State v. Jason T. Moynihan, 2011AP2858-CR, District 2, 5/30/12

court of appeals decision (1-judge, not for publication); for Moynihan: Lora B. Cerone, SPD, Madison Appellate; case activity

¶8        In this case, the deputy pulled over the vehicle driven by Moynihan because he believed it was being driven by Saeger and believed that Saeger’s driver’s license was revoked.  The question is whether the deputy’s belief, or suspicion, was reasonable.  We believe it was.

¶9        Moynihan argues that the deputy “knew only that a man named Scott Saeger had driven the vehicle the week before, and that the subject presently operating the vehicle was a male of an age consistent with that of Saeger.”[3]  If that were all the information the deputy had available to him at the time of the stop, we likely would agree with Moynihan and affirm the circuit court.  The deputy, however, was aware of additional specific and articulable facts:  it was near bar time, the vehicle was traveling eight miles per hour under the speed limit, the vehicle drifted from the center line toward the curb line.

¶10      While the time of day and the manner in which Moynihan operated the vehicle, without more, may have been insufficient to stop the vehicle for drunk driving, these indicia of possible impaired driving together with the information the deputy had gathered from the status check—i.e., one week earlier, a man of a similar age as the man currently driving had been arrested for operating this same vehicle while intoxicated, and with a revoked driver’s license which was still revoked—supplied the requisite reasonable suspicion for an investigatory stop to inquire if the driver was, in fact, Saeger operating again with a revoked license.

¶11      We conclude that under the totality of the circumstances, the deputy’s suspicion that the operator of the vehicle was Saeger driving with a revoked license was based on more than just a “hunch”; it was based on specific and articulable facts and reasonable inferences from those facts.
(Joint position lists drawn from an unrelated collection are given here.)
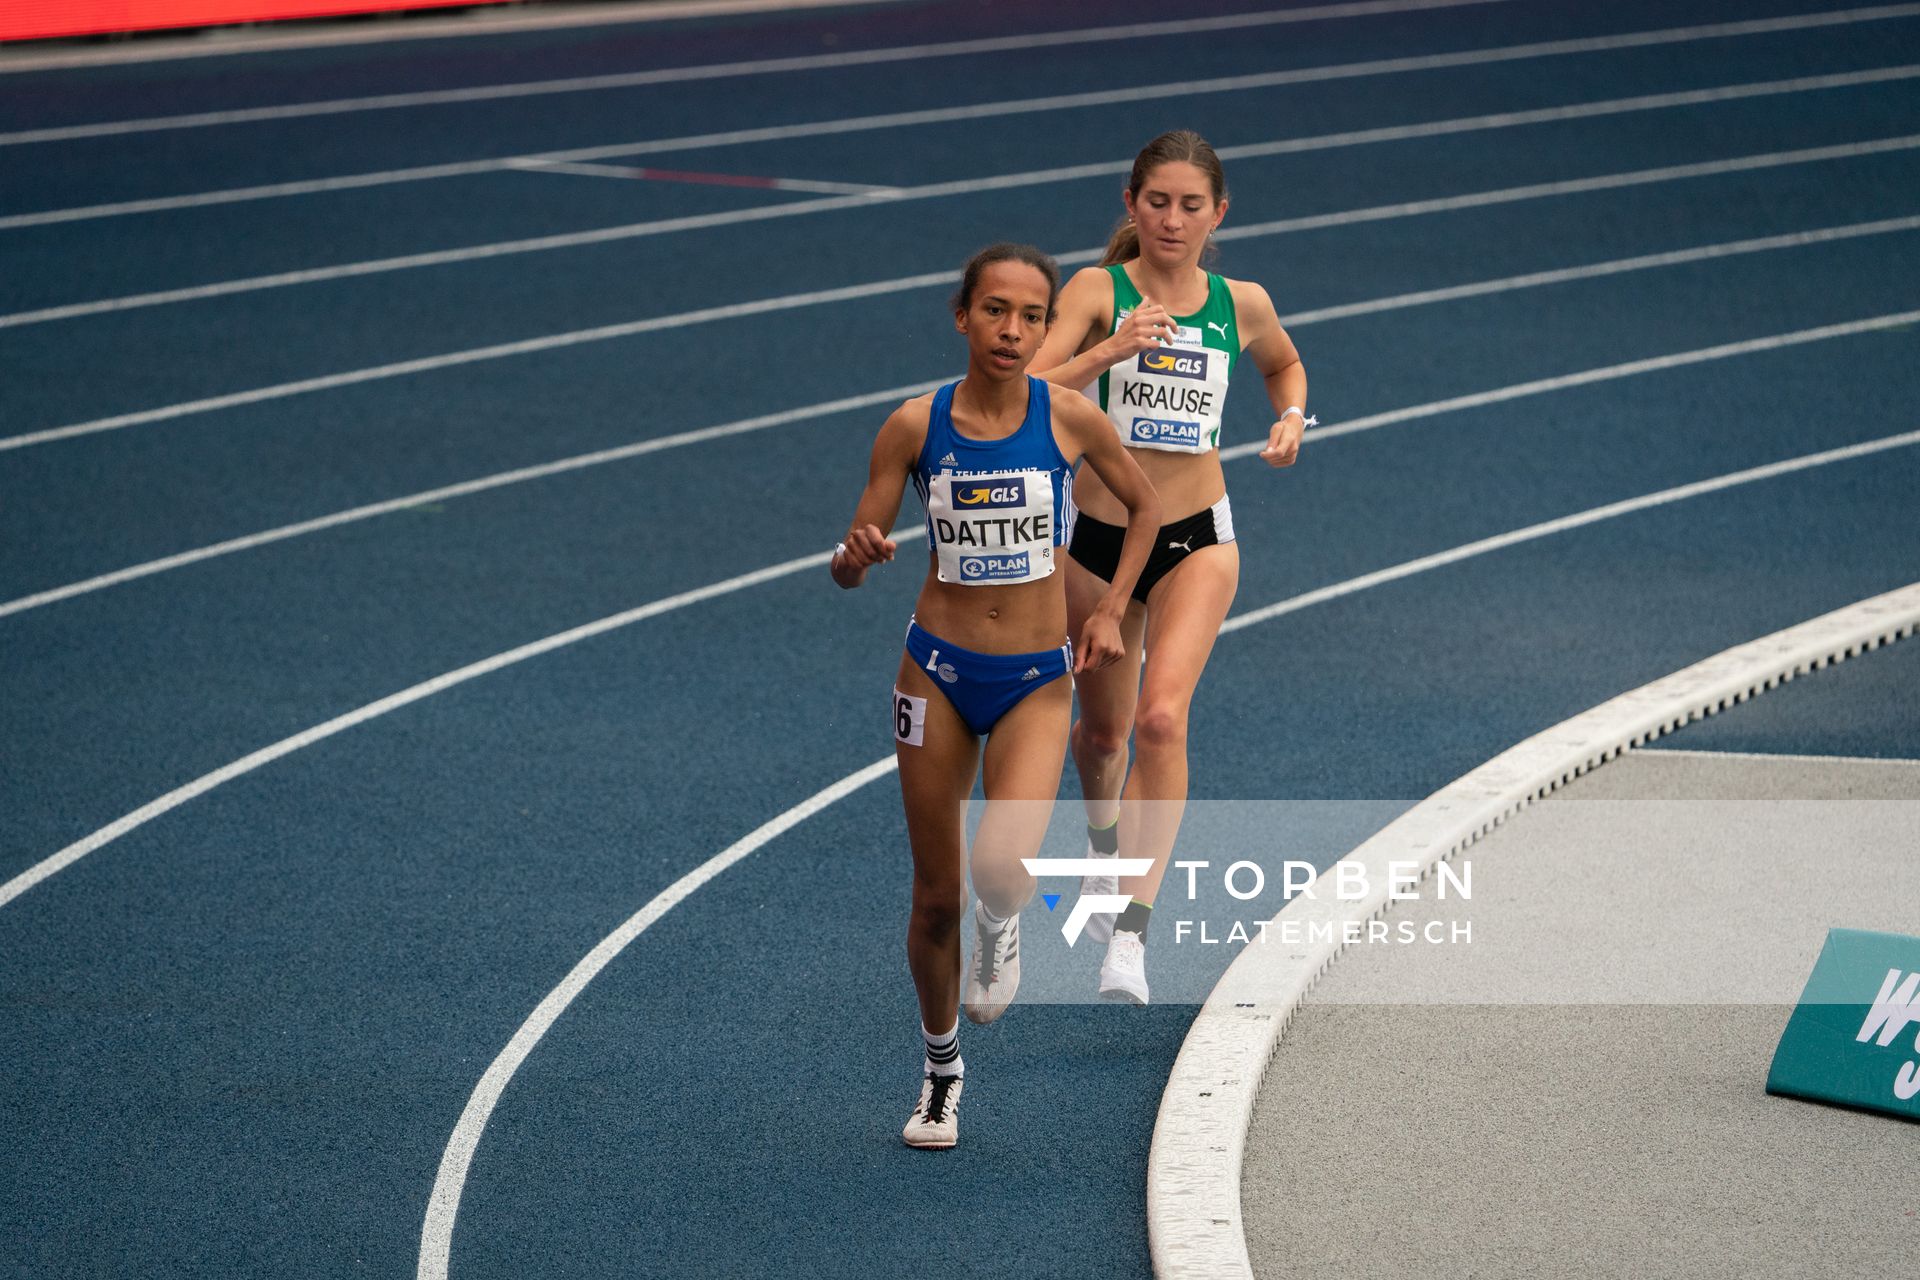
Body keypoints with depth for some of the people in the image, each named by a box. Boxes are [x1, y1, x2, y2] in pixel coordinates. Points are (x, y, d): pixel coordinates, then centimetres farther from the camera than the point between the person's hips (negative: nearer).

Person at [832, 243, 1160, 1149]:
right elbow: (850, 566, -2)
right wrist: (857, 556, -25)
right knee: (936, 896, 7)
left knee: (1002, 868, -23)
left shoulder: (1069, 419, -7)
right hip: (938, 671, 1)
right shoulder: (915, 427, -6)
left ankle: (1001, 927, 15)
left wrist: (1110, 609, 1)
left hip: (1037, 680, -1)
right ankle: (941, 1068, 30)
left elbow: (1145, 507, 11)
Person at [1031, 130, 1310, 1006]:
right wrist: (1108, 351, -32)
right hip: (1097, 538, 0)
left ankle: (1130, 930, -22)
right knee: (1104, 729, 16)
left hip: (1197, 539, 0)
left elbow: (1284, 365, 25)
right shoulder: (1098, 291, -7)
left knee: (1162, 718, -21)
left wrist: (1290, 418, 5)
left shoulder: (1241, 305, 1)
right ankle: (1106, 847, 51)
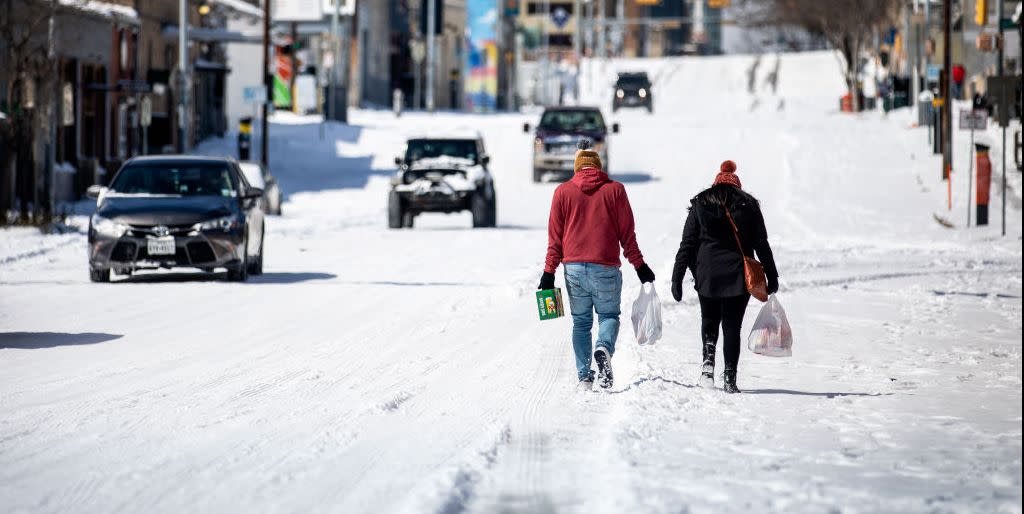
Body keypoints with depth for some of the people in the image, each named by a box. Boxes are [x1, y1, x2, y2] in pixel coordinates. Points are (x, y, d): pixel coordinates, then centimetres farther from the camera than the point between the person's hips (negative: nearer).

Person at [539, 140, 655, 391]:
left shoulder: (563, 192, 5)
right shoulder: (614, 190, 3)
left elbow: (555, 236, 5)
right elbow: (627, 233, 4)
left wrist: (549, 272, 8)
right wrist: (639, 265, 11)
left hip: (574, 268, 1)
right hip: (605, 267, -1)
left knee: (581, 322, 11)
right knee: (609, 315, 11)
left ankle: (584, 377, 5)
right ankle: (604, 348, -20)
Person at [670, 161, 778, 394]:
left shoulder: (700, 205, 6)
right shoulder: (749, 206, 5)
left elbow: (687, 244, 2)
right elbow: (761, 244, 3)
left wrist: (677, 278, 3)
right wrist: (772, 276, 9)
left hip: (707, 275, 0)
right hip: (739, 276, 0)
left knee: (709, 321, 19)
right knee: (732, 326, 6)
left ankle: (708, 356, -6)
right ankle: (730, 377, -1)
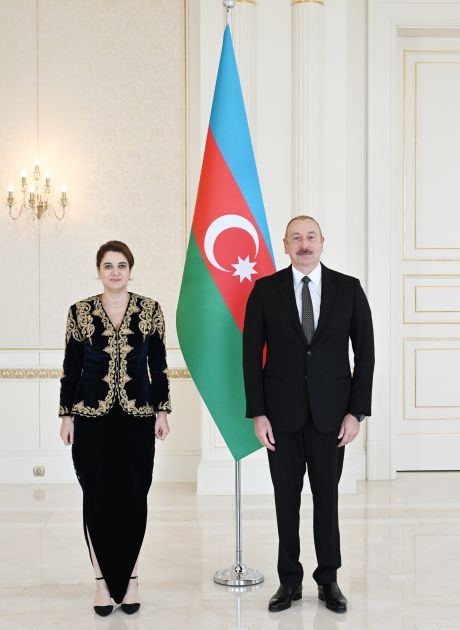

So it is only the possibility that drunk-driver Scott Saeger was behind the wheel that gets the State over the hump, else the stop was bad. But, as Moynihan’s brief points out (but a reader of the opinion wouldn’t know because the opinion utterly fails to mention it): “In fact, Saeger was in custody” at the time of the stop, a fact ascribable to the deputy under the”collective knowledge” doctrine. In other words, the court can’t rely on the purported need “to inquire if the driver was, in fact, Saeger operating again with a revoked license,” because the deputy knew (or should have known) that Saeger couldn’t possibly have been behind the wheel. Odd that the court didn’t even acknowledge this potentially decisive argument.